Telegraph Media Group has underlined its investment in online ahead of the launch of its metered paywall by signing up former Sun editor Kelvin MacKenzie as a columnist for Telegraph.co.uk.
MacKenzie was reputed to be paid £250,000 a year for his weekly Daily Mail column.
His arrival as the Telegraph prepares to start charging subscriptions for online access (while still offering 20 articles per month free). HIs column does not appear in today's print edition.
Last month Telegraph Media Group announced plans to "complete our transition to a digital business" by axing 80 largely print-focused journalists and creating 50 new digital journalism jobs. It is also creating a new director of content position senior to the Daily and Sunday Telegraph editors.
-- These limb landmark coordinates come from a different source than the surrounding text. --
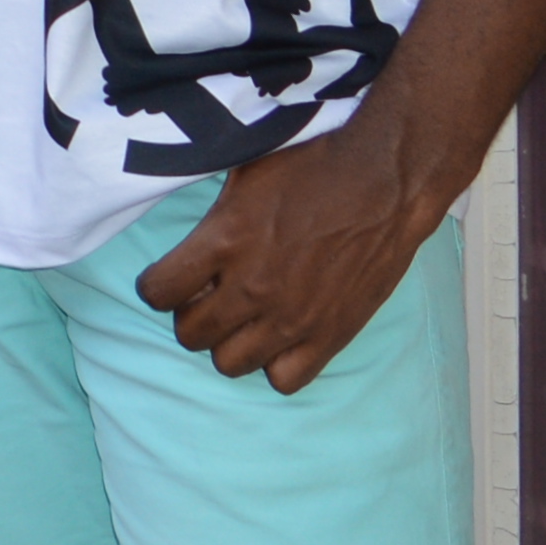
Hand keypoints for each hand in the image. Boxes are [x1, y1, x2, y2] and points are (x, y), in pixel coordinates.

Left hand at [135, 121, 443, 389]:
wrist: (387, 180)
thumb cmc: (315, 164)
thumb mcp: (245, 170)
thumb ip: (211, 210)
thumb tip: (181, 221)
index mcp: (225, 241)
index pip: (158, 292)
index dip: (158, 285)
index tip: (170, 278)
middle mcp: (252, 288)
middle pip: (191, 334)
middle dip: (190, 315)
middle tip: (208, 296)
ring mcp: (292, 319)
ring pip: (230, 363)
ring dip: (228, 341)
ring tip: (243, 318)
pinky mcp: (331, 337)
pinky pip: (285, 380)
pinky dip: (276, 364)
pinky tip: (280, 337)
MacKenzie abruptly left the Daily Mail after just under a year as a columnist in July 2012, telling readers: "Due to my increasing commercial workload, I have decided to give up the column after today to concentrate on my businesses. Thank you for your time over the past year."
MacKenzie caused some embarassment for Daily Mail editor Paul Dacre at the beginning of the Leveson Inquiry in October 2011, when he addressed a Leveson seminar and said: "God help me that free speech comes down to the thought process of a judge who couldn't win when prosecuting counsel against Ken Dodd for tax evasion and more recently robbing the Christmas Island veterans of a substantial pay-off for being told to simply turn away from nuclear test blasts in the Fifties."
MacKenzie was tempted back to The Sun (the paper he edited from 1981 to 1994) as a columnist by then editor Rebekah Wade in 2005, leaving to join the Daily Mail in 2011.
MacKenzie's first weekly column takes aim at teachers ("more in common with the dockers of the Sixties or the miners of the Eighties than professionals") and Masterchef's Greg Wallace ("he reminds me why I shouldn't go on WeightWatchers") – among other targets.